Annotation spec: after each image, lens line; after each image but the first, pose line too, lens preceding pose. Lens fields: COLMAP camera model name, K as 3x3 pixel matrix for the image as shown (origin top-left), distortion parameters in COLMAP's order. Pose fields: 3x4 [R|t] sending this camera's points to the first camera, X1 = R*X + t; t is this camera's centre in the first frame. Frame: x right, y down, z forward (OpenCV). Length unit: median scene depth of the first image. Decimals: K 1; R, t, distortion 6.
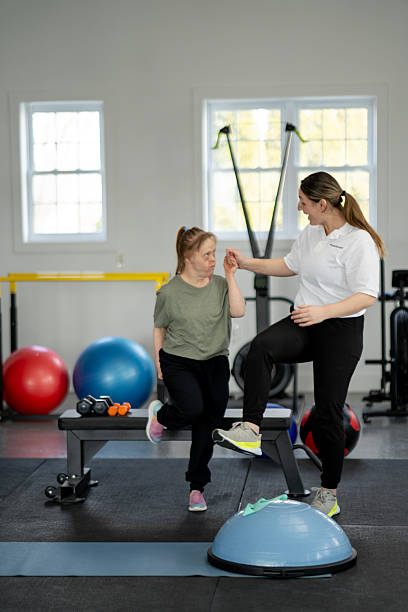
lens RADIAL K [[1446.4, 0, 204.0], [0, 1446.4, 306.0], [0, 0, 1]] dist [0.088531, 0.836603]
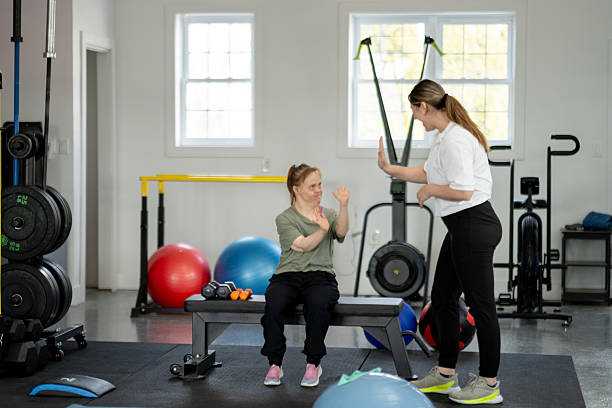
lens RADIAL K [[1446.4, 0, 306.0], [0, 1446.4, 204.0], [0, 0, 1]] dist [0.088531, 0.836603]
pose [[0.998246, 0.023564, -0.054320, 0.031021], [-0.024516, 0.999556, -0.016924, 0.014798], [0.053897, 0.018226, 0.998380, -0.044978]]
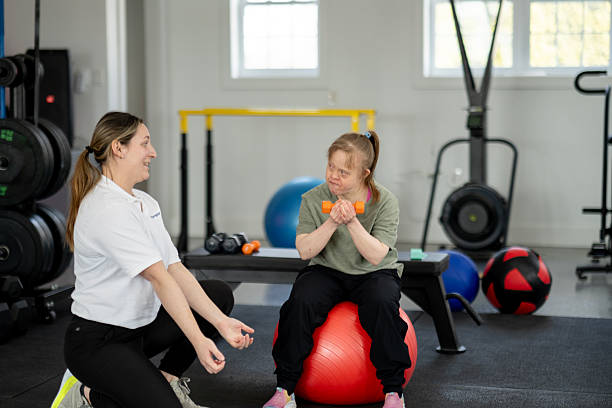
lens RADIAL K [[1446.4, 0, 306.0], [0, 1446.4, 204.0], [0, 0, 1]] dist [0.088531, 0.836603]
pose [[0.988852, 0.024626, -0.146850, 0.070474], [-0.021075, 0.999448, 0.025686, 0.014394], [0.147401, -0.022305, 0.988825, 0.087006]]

* * *

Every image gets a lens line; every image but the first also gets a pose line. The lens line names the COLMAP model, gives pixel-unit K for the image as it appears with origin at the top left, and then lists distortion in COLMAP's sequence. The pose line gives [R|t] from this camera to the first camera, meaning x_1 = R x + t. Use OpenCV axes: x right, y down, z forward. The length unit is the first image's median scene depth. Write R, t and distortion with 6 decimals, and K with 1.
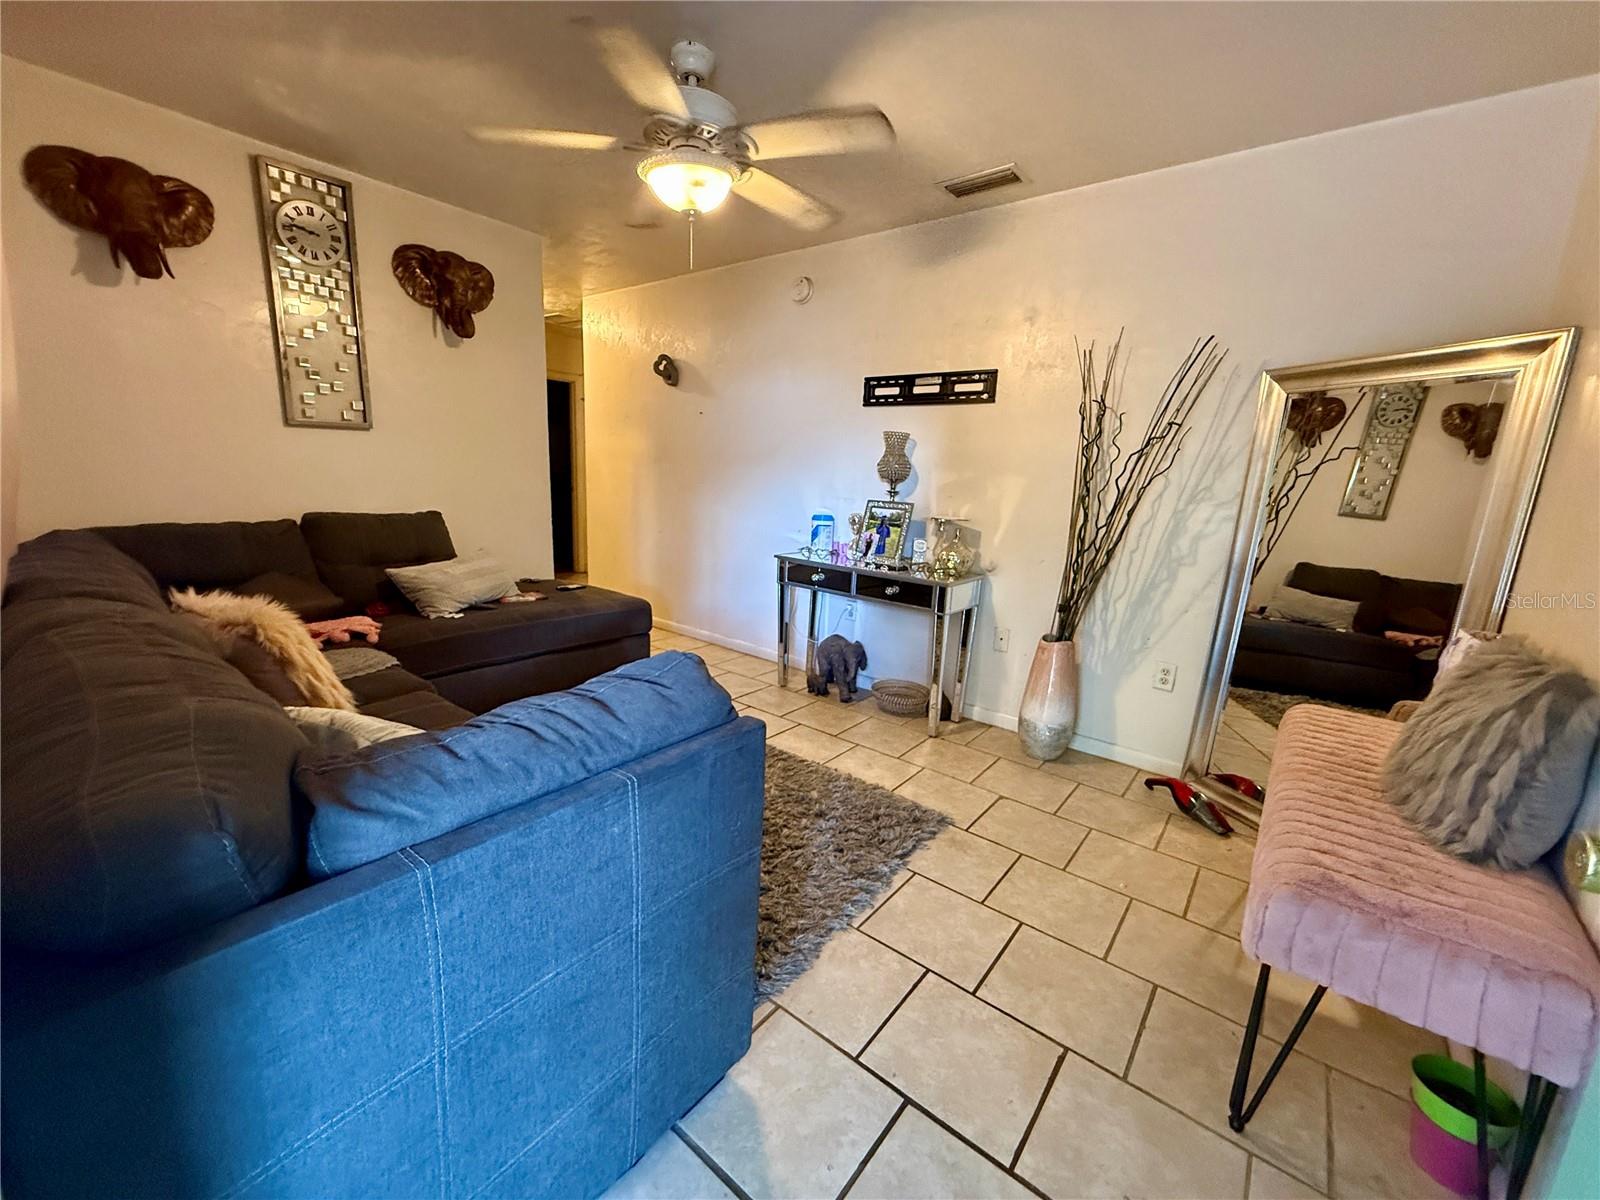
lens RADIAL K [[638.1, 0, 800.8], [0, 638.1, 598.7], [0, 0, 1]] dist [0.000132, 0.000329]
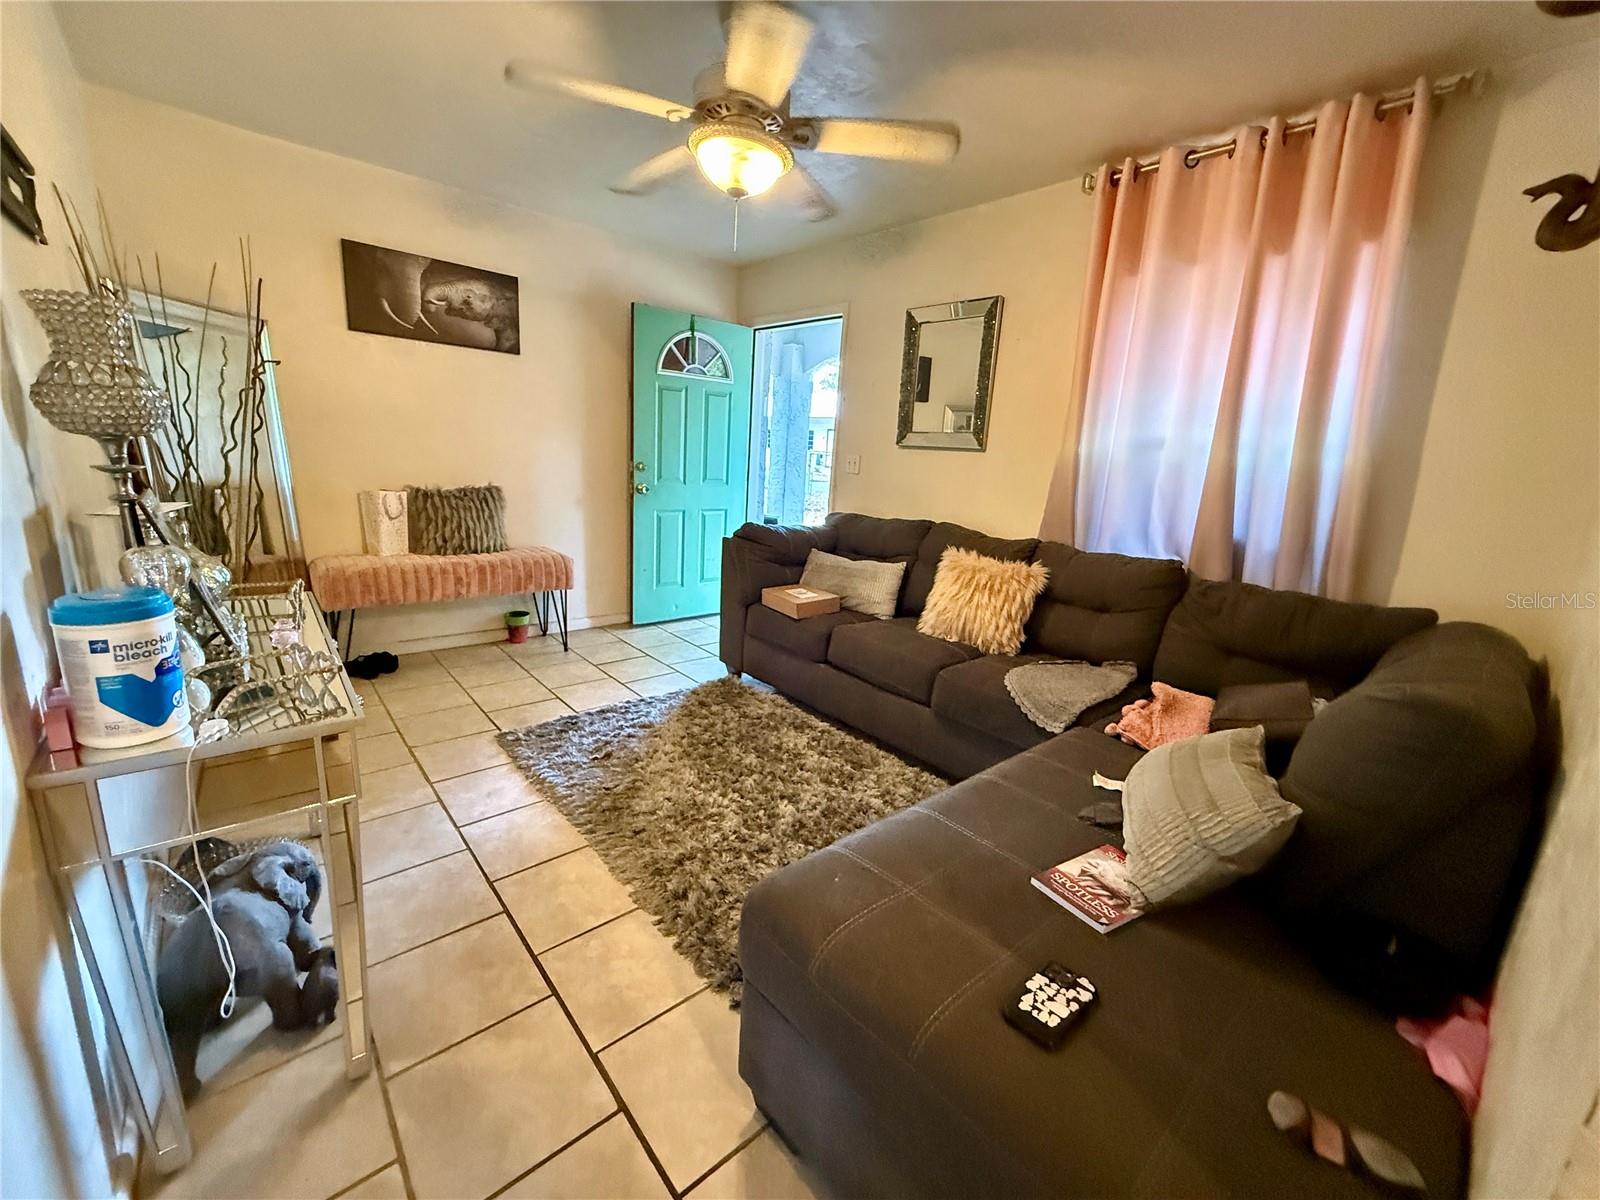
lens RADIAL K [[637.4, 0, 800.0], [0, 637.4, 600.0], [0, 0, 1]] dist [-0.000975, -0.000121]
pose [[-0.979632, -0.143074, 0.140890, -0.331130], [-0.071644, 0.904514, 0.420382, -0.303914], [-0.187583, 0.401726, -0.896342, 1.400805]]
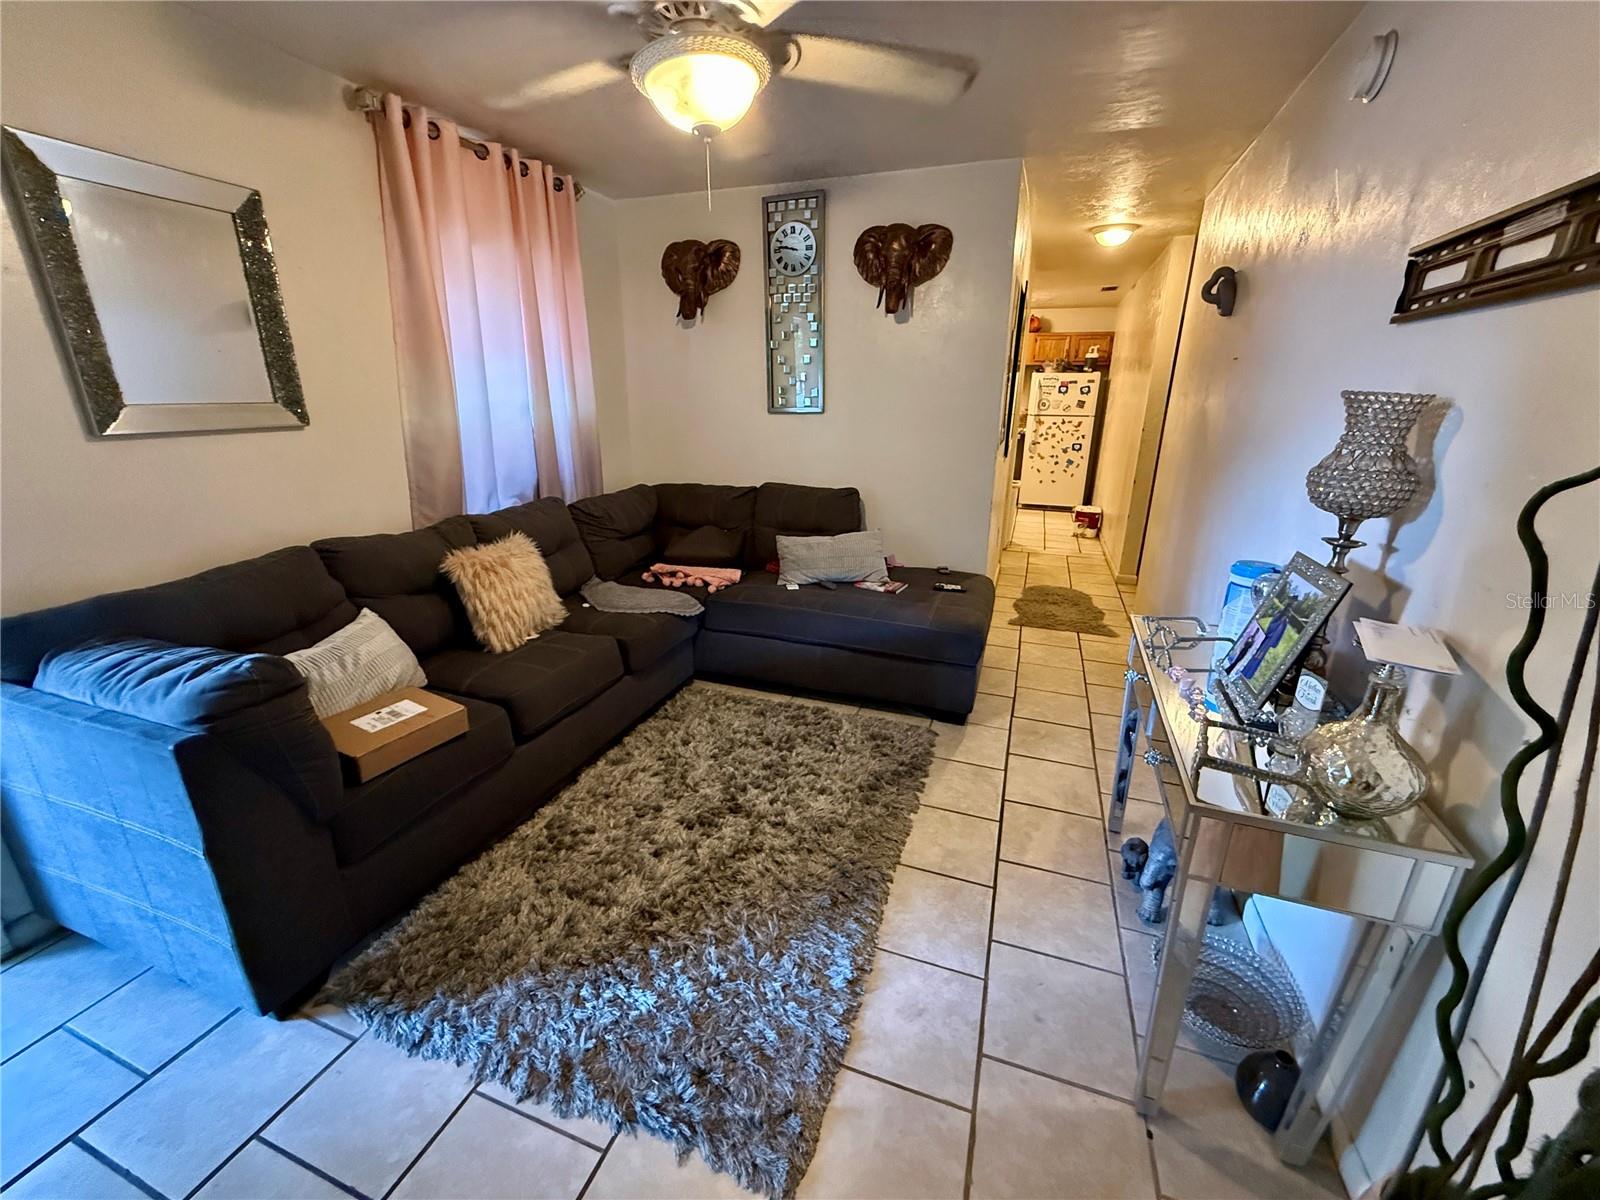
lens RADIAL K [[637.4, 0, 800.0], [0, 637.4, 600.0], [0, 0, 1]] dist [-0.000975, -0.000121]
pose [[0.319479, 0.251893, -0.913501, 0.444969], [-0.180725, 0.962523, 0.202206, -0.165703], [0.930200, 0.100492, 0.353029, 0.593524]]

## AIM OF THE TASK
Can you give everything from "Annotation spec: after" down to "0.018226, 0.998380, -0.044978]]" again, changing "Decimals" to "Precision" and keeping all else the same, with the pictures left out?

## RESULT BELOW
Annotation spec: after each image, lens line; after each image but the first, pose line too, lens preceding pose. Lens fields: COLMAP camera model name, K as 3x3 pixel matrix for the image as shown (origin top-left), distortion parameters in COLMAP's order. Pose fields: 3x4 [R|t] sending this camera's points to the first camera, X1 = R*X + t; t is this camera's centre in the first frame. Frame: x right, y down, z forward (OpenCV). Length unit: median scene depth of the first image. Precision: K 1; R, t, distortion 6.
lens RADIAL K [[1446.4, 0, 204.0], [0, 1446.4, 306.0], [0, 0, 1]] dist [0.088531, 0.836603]
lens RADIAL K [[1446.4, 0, 306.0], [0, 1446.4, 204.0], [0, 0, 1]] dist [0.088531, 0.836603]
pose [[0.998246, 0.023564, -0.054320, 0.031021], [-0.024516, 0.999556, -0.016924, 0.014798], [0.053897, 0.018226, 0.998380, -0.044978]]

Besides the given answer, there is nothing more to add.